TASK TO COMPLETE: From the listing below, pick out every line that contains the string "come", matching case exactly.
--- RECORDS TO USE Enclosed Below ---
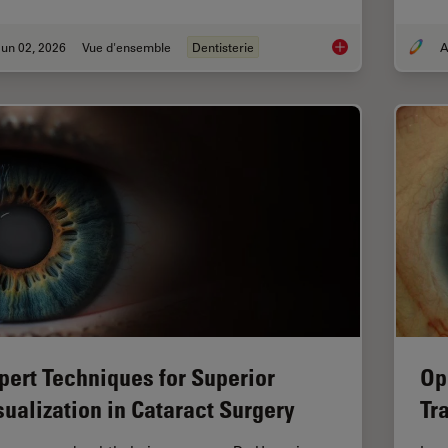
un 02, 2026
Vue d'ensemble
Dentisterie
A
Six Features to Con
pert Techniques for Superior
Op
sualization in Cataract Surgery
Tr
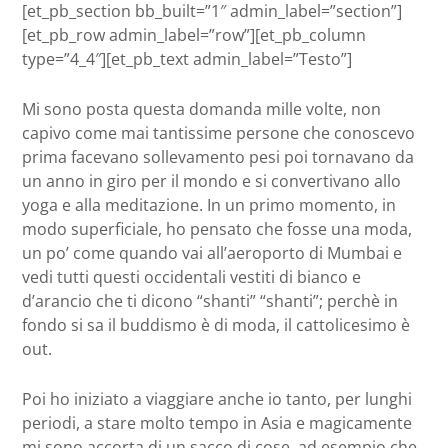
[et_pb_section bb_built=”1″ admin_label=”section”]
[et_pb_row admin_label=”row”][et_pb_column
type=”4_4″][et_pb_text admin_label=”Testo”]
Mi sono posta questa domanda mille volte, non
capivo come mai tantissime persone che conoscevo
prima facevano sollevamento pesi poi tornavano da
un anno in giro per il mondo e si convertivano allo
yoga e alla meditazione. In un primo momento, in
modo superficiale, ho pensato che fosse una moda,
un po’ come quando vai all’aeroporto di Mumbai e
vedi tutti questi occidentali vestiti di bianco e
d’arancio che ti dicono “shanti” “shanti”; perchè in
fondo si sa il buddismo è di moda, il cattolicesimo è
out.
Poi ho iniziato a viaggiare anche io tanto, per lunghi
periodi, a stare molto tempo in Asia e magicamente
mi sono accorta di un sacco di cose, ad esempio che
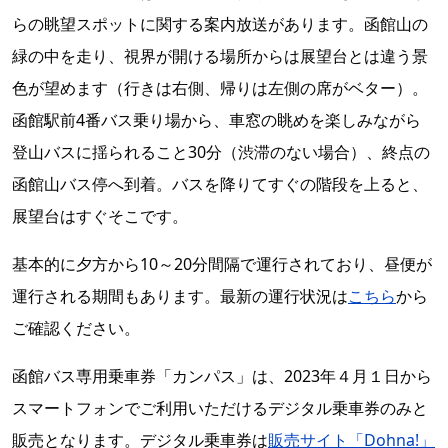
らの眺望スポットに関する案内放送があります。函館山の
緑の中を走り、視界が開ける場所からは展望台とは違う景
色が望めます（行きは右側、帰りは左側の席がベター）。
函館駅前4番バス乗り場から、車窓の眺めを楽しみながら
登山バスに揺られること30分（渋滞のない場合）、終点の
函館山バス停へ到着。バスを降りてすぐの階段を上ると、
展望台はすぐそこです。
基本的に夕方から10～20分間隔で運行されており、昼便が
運行される期間もあります。最新の運行状況は
こちら
から
ご確認ください。
函館バス専用乗車券「カンパス」は、2023年４月１日から
スマートフォンでご利用いただけるデジタル乗車券のみと
販売となります。デジタル乗車券は
販売サイト「Dohna!」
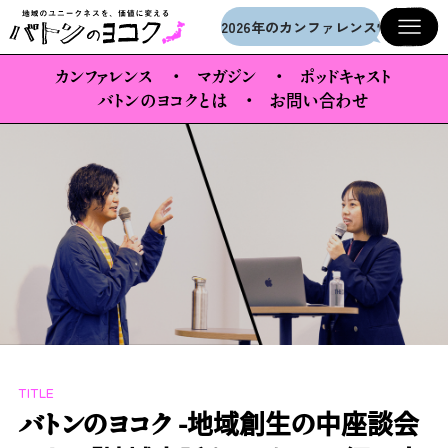
メインコンテンツへスキップ
2026年のカンファレンス情報を公開
カンファレンス
マガジン
ポッドキャスト
バトンのヨコクとは
お問い合わせ
TITLE
バトンのヨコク -地域創生の中座談会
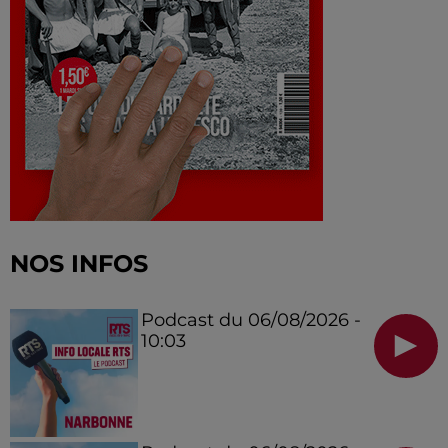
NOS INFOS
Podcast du 06/08/2026 -
10:03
--- End of Enclosed RECORDS TO USE ---
ANSWER TO THIS EXERCISE:
capivo come mai tantissime persone che conoscevo
un po’ come quando vai all’aeroporto di Mumbai e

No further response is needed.